▸ Work to be completed:
Look through the data below for the line with "acogedor a cualquier espacio." and the line with "Antonio Castelblanco Zapata, mayor", then transcribe exactly from the first through the second, leaving out all pictures.

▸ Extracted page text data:

+---+

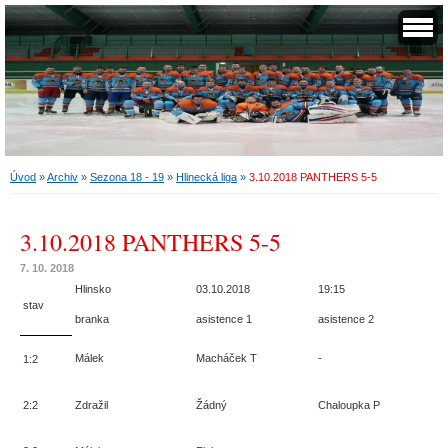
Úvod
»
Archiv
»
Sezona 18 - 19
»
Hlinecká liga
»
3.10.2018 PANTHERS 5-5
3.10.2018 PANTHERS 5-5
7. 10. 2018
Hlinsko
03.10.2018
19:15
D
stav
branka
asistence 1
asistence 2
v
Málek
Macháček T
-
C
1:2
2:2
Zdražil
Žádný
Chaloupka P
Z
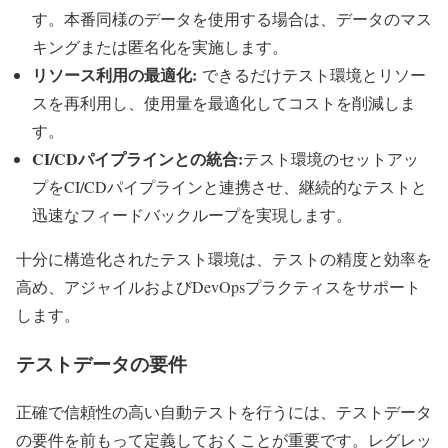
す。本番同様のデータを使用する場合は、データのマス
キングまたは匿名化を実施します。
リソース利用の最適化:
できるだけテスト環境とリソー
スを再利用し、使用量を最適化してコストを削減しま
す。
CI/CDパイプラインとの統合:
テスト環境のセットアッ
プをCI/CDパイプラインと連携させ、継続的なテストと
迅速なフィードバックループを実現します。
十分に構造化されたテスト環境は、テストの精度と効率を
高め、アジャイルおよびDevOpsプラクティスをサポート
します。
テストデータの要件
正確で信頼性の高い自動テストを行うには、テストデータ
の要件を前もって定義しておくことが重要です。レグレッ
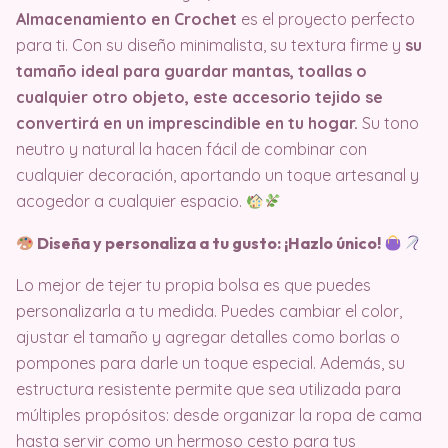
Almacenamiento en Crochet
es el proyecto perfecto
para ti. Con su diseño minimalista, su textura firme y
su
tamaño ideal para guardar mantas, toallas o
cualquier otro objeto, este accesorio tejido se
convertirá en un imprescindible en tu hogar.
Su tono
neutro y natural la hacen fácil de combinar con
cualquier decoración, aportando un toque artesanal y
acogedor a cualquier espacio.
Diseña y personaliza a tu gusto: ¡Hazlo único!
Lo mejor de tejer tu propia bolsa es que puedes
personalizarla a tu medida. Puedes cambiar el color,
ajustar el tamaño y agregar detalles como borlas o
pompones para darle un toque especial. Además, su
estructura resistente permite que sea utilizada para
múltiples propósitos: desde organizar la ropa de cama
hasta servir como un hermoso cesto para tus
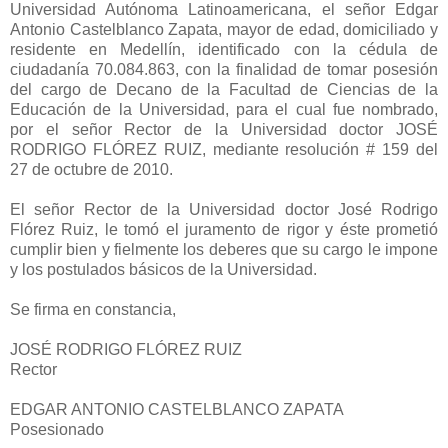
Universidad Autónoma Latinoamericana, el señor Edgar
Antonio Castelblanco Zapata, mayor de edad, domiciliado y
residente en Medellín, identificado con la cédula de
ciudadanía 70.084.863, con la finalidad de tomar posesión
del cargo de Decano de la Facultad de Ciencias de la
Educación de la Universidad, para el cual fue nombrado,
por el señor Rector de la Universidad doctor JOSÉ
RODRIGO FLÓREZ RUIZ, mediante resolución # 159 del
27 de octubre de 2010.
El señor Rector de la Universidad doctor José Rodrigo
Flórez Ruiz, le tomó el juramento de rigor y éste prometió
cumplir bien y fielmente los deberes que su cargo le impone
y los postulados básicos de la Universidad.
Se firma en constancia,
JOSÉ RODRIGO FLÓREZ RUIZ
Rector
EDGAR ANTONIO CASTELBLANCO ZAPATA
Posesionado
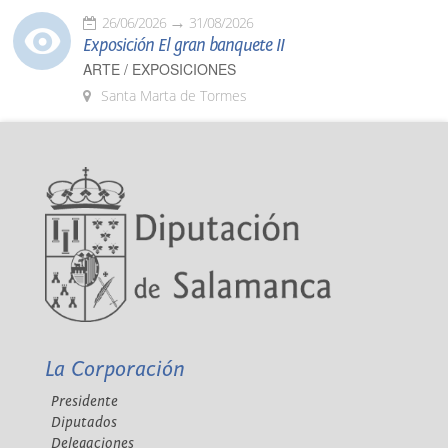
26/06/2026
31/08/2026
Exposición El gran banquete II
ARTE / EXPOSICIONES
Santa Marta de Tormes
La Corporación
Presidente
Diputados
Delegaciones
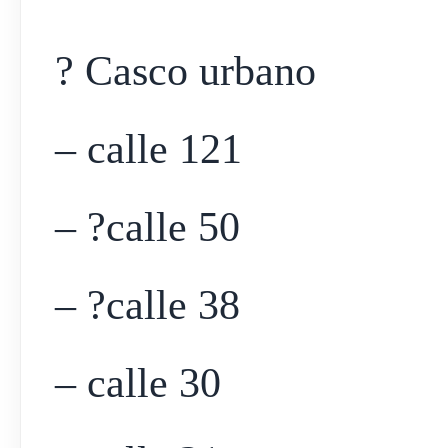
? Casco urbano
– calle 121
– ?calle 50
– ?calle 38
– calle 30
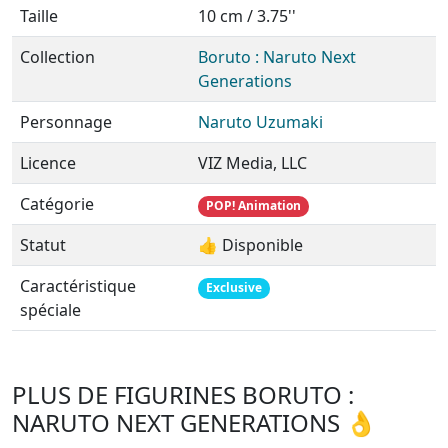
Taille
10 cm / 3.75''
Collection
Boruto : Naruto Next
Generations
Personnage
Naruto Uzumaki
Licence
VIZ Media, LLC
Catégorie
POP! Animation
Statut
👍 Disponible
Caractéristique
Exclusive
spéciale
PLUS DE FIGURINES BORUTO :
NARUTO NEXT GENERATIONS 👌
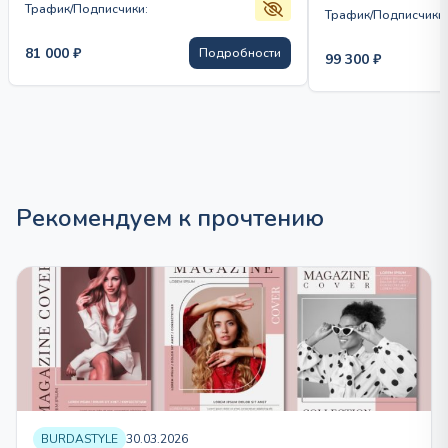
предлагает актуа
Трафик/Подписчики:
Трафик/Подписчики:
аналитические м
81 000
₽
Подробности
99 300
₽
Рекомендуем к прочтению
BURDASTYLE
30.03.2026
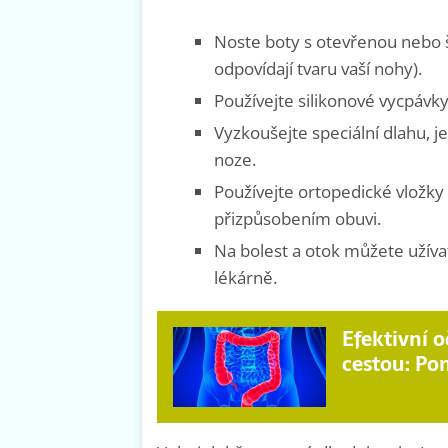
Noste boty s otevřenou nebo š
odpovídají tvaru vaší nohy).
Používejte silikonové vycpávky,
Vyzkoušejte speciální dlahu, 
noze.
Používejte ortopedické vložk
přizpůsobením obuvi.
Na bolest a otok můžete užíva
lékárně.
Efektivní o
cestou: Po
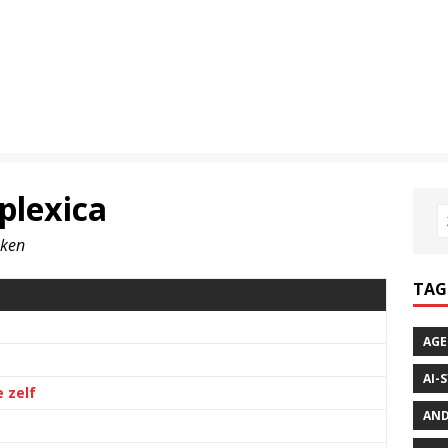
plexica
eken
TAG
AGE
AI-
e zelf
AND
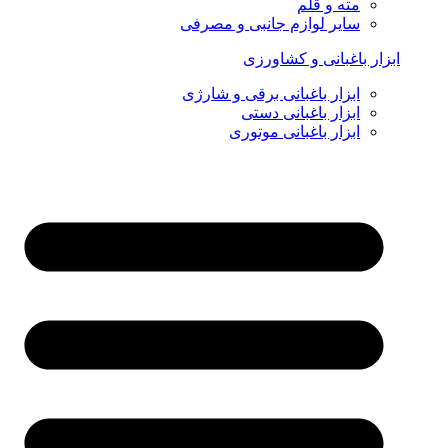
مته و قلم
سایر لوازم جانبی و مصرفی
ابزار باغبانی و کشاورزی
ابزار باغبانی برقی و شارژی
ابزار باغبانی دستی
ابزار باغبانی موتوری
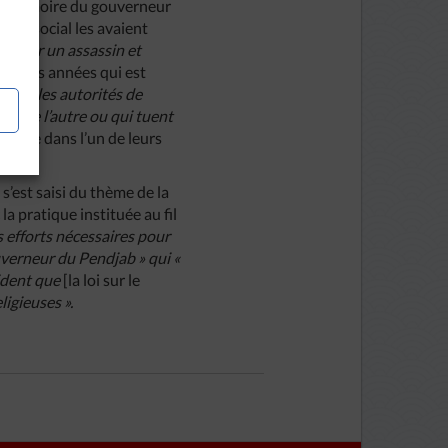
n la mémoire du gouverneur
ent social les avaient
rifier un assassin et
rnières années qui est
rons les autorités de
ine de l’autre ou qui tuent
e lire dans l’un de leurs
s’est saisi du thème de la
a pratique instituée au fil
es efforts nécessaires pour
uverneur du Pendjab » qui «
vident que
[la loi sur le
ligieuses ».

+---+

▸ Problem solution:
acogedor a cualquier espacio.
Diseña y personaliza a tu gusto: ¡Hazlo único!
Lo mejor de tejer tu propia bolsa es que puedes
personalizarla a tu medida. Puedes cambiar el color,
ajustar el tamaño y agregar detalles como borlas o
pompones para darle un toque especial. Además, su
estructura resistente permite que sea utilizada para
múltiples propósitos: desde organizar la ropa de cama
hasta servir como un hermoso cesto para tus
Universidad Autónoma Latinoamericana, el señor Edgar
Antonio Castelblanco Zapata, mayor de edad, domiciliado y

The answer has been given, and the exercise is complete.